I think if we were trying to develop a competitor to HEVC, we could say 
"Ship VP9" and be done. In fact, that is exactly what Firefox did. But I 
am (personally) worried about what comes after HEVC, and I think we have 
an opportunity to get ahead of the curve here like we did with Opus.

> How should we treat that aspect in evaluation?

I have been thinking about this a lot since Mo asked the question a few 
weeks ago, and I am having a hard time coming up with an answer that is 
not "use the normal IETF consensus process".

We've certainly tried to focus on practical algorithms in Daala. 
However, sometimes it is nice to know what the theoretical best we could 
do actually is, so we know how well some of our cheap hacks are performing.

To use a recent example, until the last few weeks, the way we had been 
implementing our lapped transforms, one needed to know the block sizes 
of your neighbors to know what lapping size to apply. That meant we 
couldn't do an exhaustive search of block sizes without making some kind 
of gross simplifications. We restructured things to remove this 
dependency, even though it meant the filtering was theoretically worse. 
That allowed us to write an exhaustive search, which turned out to be 
between 3% and 11% better than the heuristics we had been using to pick 
block sizes. Until we did this, we didn't have a good idea what kind of 
gains were possible, nor how to change our heuristics to produce better 
results. Now we have something we can look at to tell us both.

So having both the heuristic and the exhaustive search is the ideal 
situation, and sometimes asking for it is reasonable. Sometimes it may 
be more work than people are willing to do up-front to make a decision 
about what is a good idea.

But I will also give a second example, that is even more recent.

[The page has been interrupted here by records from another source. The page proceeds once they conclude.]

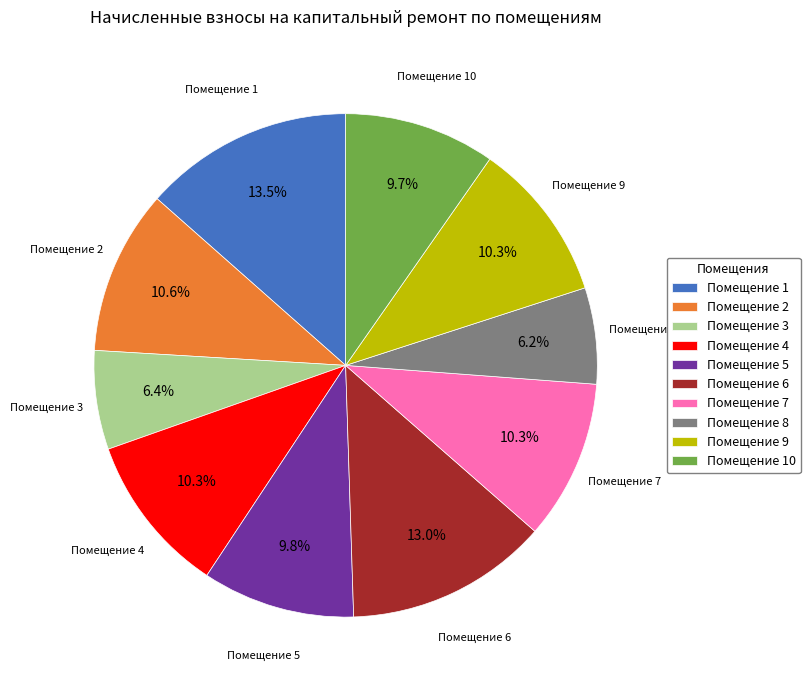

Do Помещение 1 and Помещение 6 together represent more than half of the pie?

No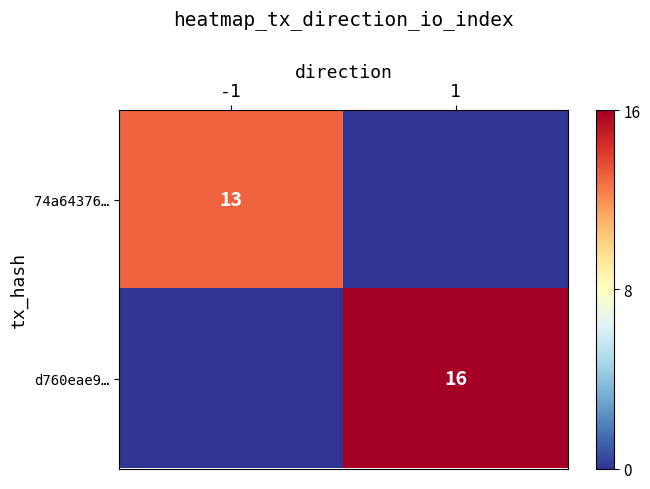

True or false: 74a64376… has a value of 13 at -1.

True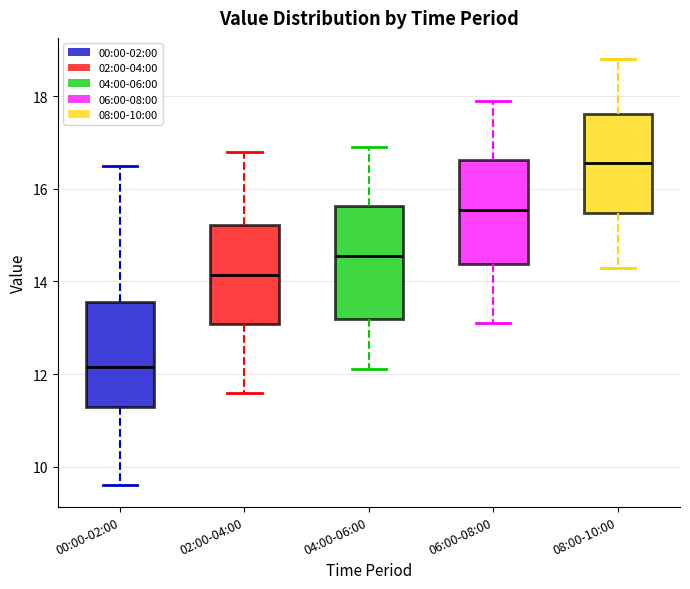

Where does the median line of the box for 08:00-10:00 sit on the y-axis? The values are not printed on the chart, so give them approximately, as read against the axis.

16.6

One 
issue Thomas Davies from Cisco pointed out to us was some kind of noise 
buildup along block boundaries in one of their test clips at low rates, 
something we had not seen in our own testing. We were able to track down 
the problem to certain rounding operations in the pre/post filters and 
in converting from the 12-bit data we use in our transforms down to 
8-bit data we store in our reference frames. Storing 12-bit reference 
frames makes the problem go away, but increases the memory bandwidth 
required by the codec by 50%. But we've observed gains between 0.2 dB 
and (on specially constructed examples) 2 dB by doing so. Is that a cost 
people are willing to pay? I don't know the answer to that question, but 
I do know that the easiest way to measure that, x86 cycle counts, is 
also probably the least informative. It also matters what other 
solutions there are (we have at least one more, with a different set of 
unappealing costs), or how hard we want to look for them.

I have a real hard time seeing how to design an up-front process that 
answers questions like this. Maybe others here have better ideas than I do.